Copy every line of text in the data below without changing anything, leaving out the pictures.

■ **Extracted material**:
*** Block opens ***

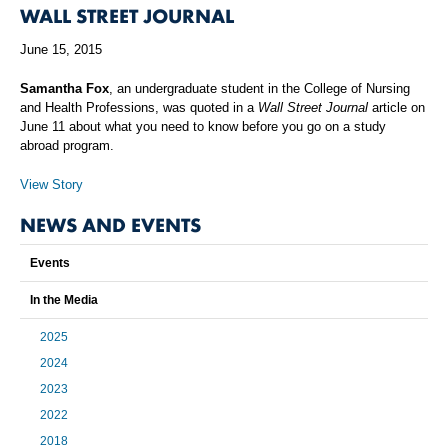
WALL STREET JOURNAL
June 15, 2015
Samantha Fox
, an undergraduate student in the College of Nursing
and Health Professions, was quoted in a
Wall Street Journal
article on
June 11 about what you need to know before you go on a study
abroad program.
View Story
NEWS AND EVENTS
Events
In the Media
2025
2024
2023
2022
2018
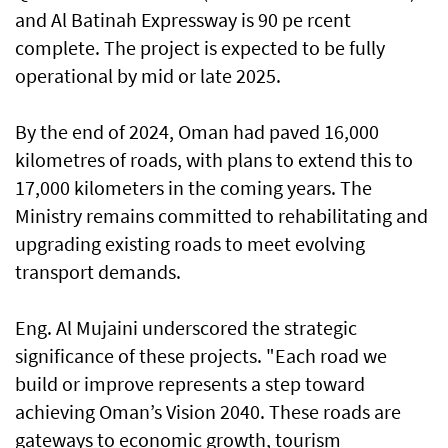
and Al Batinah Expressway is 90 pe rcent
complete. The project is expected to be fully
operational by mid or late 2025.
By the end of 2024, Oman had paved 16,000
kilometres of roads, with plans to extend this to
17,000 kilometers in the coming years. The
Ministry remains committed to rehabilitating and
upgrading existing roads to meet evolving
transport demands.
Eng. Al Mujaini underscored the strategic
significance of these projects. "Each road we
build or improve represents a step toward
achieving Oman’s Vision 2040. These roads are
gateways to economic growth, tourism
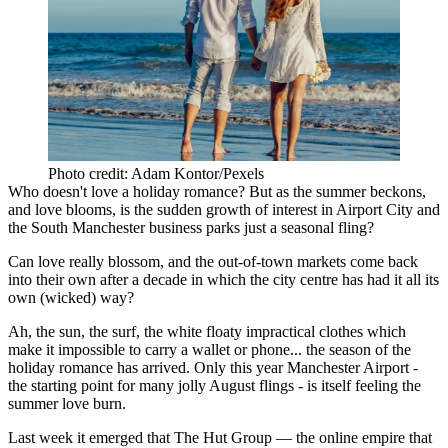
Photo credit: Adam Kontor/Pexels
Who doesn't love a holiday romance? But as the summer beckons,
and love blooms, is the sudden growth of interest in Airport City and
the South Manchester business parks just a seasonal fling?
Can love really blossom, and the out-of-town markets come back
into their own after a decade in which the city centre has had it all its
own (wicked) way?
Ah,
the sun
, the surf, the white floaty impractical clothes which
make it impossible to carry a wallet or phone... the season of the
holiday romance has arrived. Only this year
Manchester
Airport
-
the starting point for many jolly August flings - is itself feeling the
summer love burn.
Last week it emerged that
The Hut Group
— the
online
empire that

*** Block closes ***

■ **Solution**:
WALL STREET JOURNAL
June 15, 2015
Samantha Fox
, an undergraduate student in the College of Nursing
and Health Professions, was quoted in a
Wall Street Journal
article on
June 11 about what you need to know before you go on a study
abroad program.
View Story
NEWS AND EVENTS
Events
In the Media
2025
2024
2023
2022
2018
and Al Batinah Expressway is 90 pe rcent
complete. The project is expected to be fully
operational by mid or late 2025.
By the end of 2024, Oman had paved 16,000
kilometres of roads, with plans to extend this to
17,000 kilometers in the coming years. The
Ministry remains committed to rehabilitating and
upgrading existing roads to meet evolving
transport demands.
Eng. Al Mujaini underscored the strategic
significance of these projects. "Each road we
build or improve represents a step toward
achieving Oman’s Vision 2040. These roads are
gateways to economic growth, tourism
Photo credit: Adam Kontor/Pexels
Who doesn't love a holiday romance? But as the summer beckons,
and love blooms, is the sudden growth of interest in Airport City and
the South Manchester business parks just a seasonal fling?
Can love really blossom, and the out-of-town markets come back
into their own after a decade in which the city centre has had it all its
own (wicked) way?
Ah,
the sun
, the surf, the white floaty impractical clothes which
make it impossible to carry a wallet or phone... the season of the
holiday romance has arrived. Only this year
Manchester
Airport
-
the starting point for many jolly August flings - is itself feeling the
summer love burn.
Last week it emerged that
The Hut Group
— the
online
empire that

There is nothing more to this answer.